Dr. Michelle recently visited The Talk where she shared her “Five Ways to Improve Your Relationships” as a part of their “Redo U” segments. Check out her tips on ways you can improve your relationships today:
1. Be emotionally intelligent.
You need to think about the needs, wants and wishes of the people around you to inform how you interact with them. If you are having problems with someone you need to step back and see what the other person’s perspective is. To work on relationships you must be strategic with them. You have to meet them where they are and how they communicate. The people who get ahead in life understand every relationship is unique and take the time to understand the other person involved in the interaction. You need to think about how your goal is tied into their goal. For example if you want your kids to go on an outing and they don’t want to go, think about why that is and what their needs are. Maybe invite a friend, etc. Then you get what you want and they get what they need as well.
2. Take care of yourself first.
We’ve all heard it, now live it. You have to take care of yourself before you can take care of others. This is a fundamental truth. There are costs associated with not being completely healthy and there are repercussions if you are not well. Maybe that comes out in aggravation towards your children, being short tempered with your spouse or being impatient at work. You need to take the time to stop and make sure you are okay.
3. Create uninterrupted quality time.
All relationships are work and to make them work, you have to work on them. If you do not grow your relationships they won’t develop. You need to schedule a date night with your partner, have lunch with a work colleague, set aside a family dinner or have a girlfriends’ night out.

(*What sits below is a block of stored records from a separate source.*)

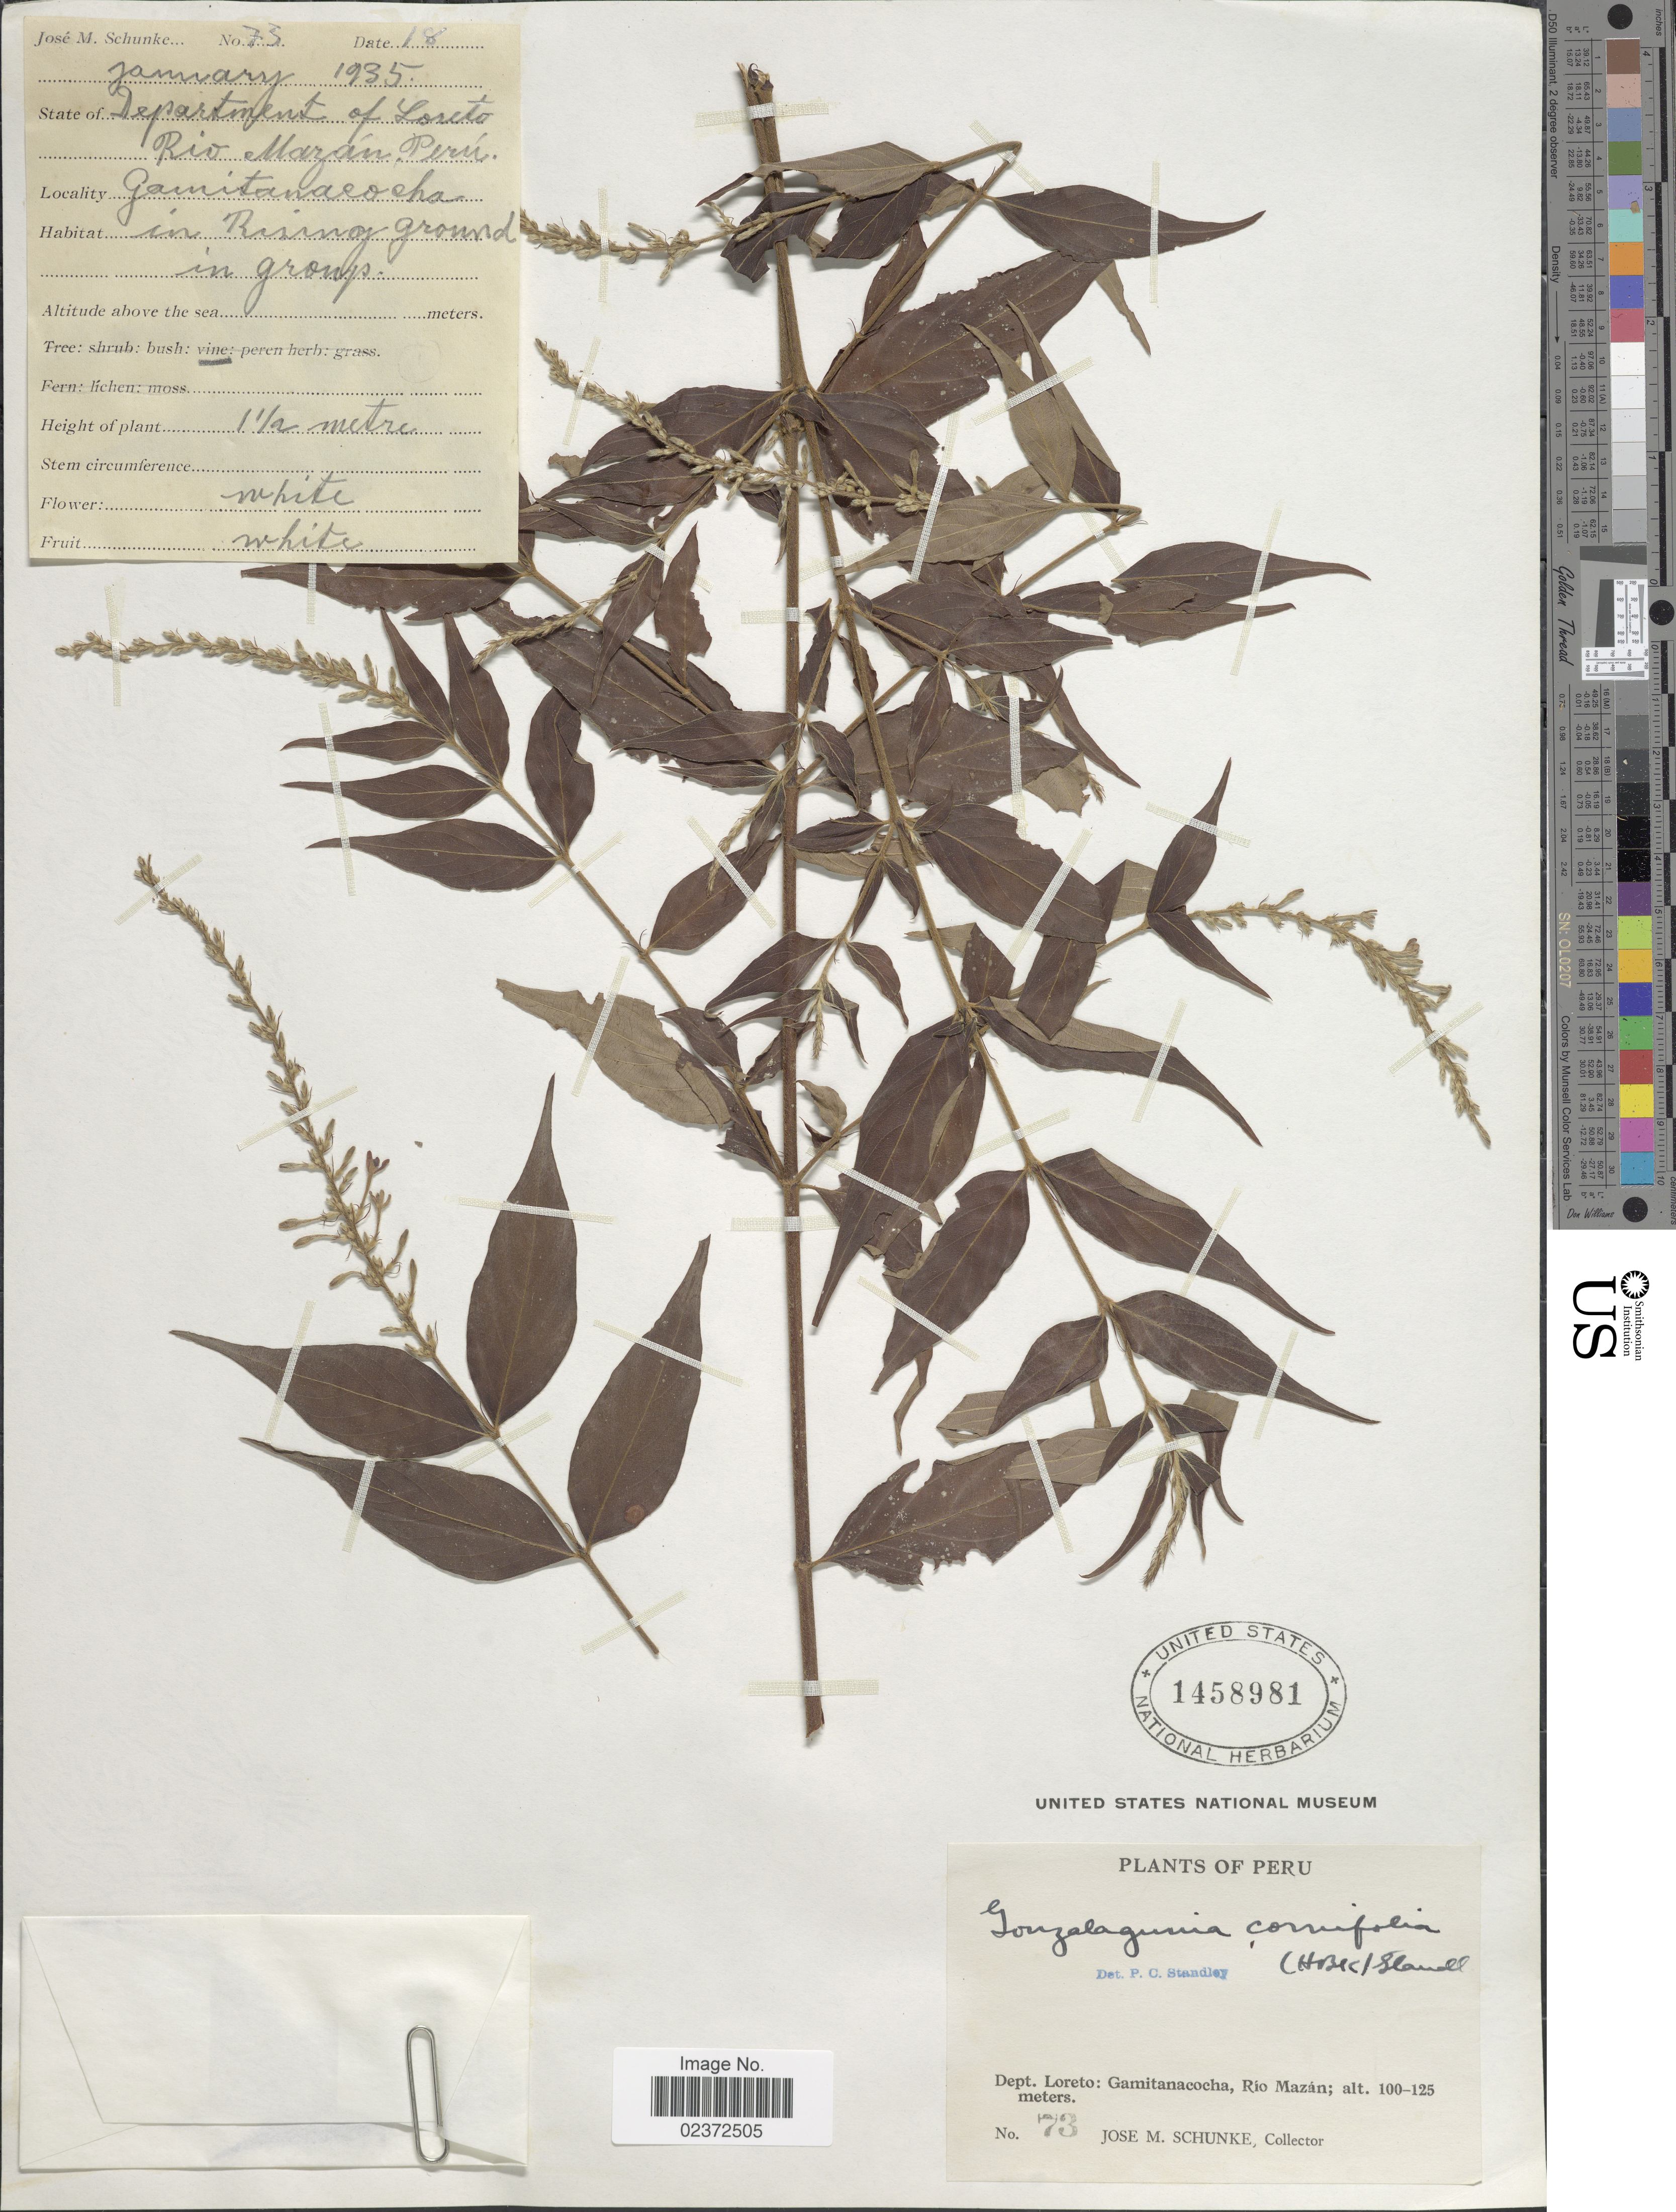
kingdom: Plantae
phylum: Tracheophyta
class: Magnoliopsida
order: Gentianales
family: Rubiaceae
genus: Gonzalagunia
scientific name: Gonzalagunia cornifolia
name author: (Kunth) Standl.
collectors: J. M. Schunke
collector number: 73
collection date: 1935-01-18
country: Peru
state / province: Loreto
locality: Gamitanacocha, Río Mazán, in Rising ground in groups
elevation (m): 100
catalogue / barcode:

For relationships to flourish you have to put in the time.
4. Don’t rely on technology.
Technology is a great way to stay connected but it should not be the only way we connect to the people in our lives. Some people think they are doing enough to maintain their relationships by tweeting or using Facebook which is so not true. Face and phone time is valuable. We are social creatures and we need more than reading to connect with people. Relationships cannot be managed via a keyboard. You cannot get people’s true meaning or feelings unless you hear a voice or see someone’s expression. You open yourself up to a lot of miscommunication by completely relying on technology to maintain relationships.
5. Be in the moment.
When you are spending that face time with your coworker, friends, spouse or kids you need to focus on the moment you are in. Your emails, texts and other calls can wait; what is important is sitting right in front of you. When you interrupt your face time with someone by constantly looking at your smart phone you are saying to the person in front of you that they are not important. It is rude and ultimately damages your relationships with people.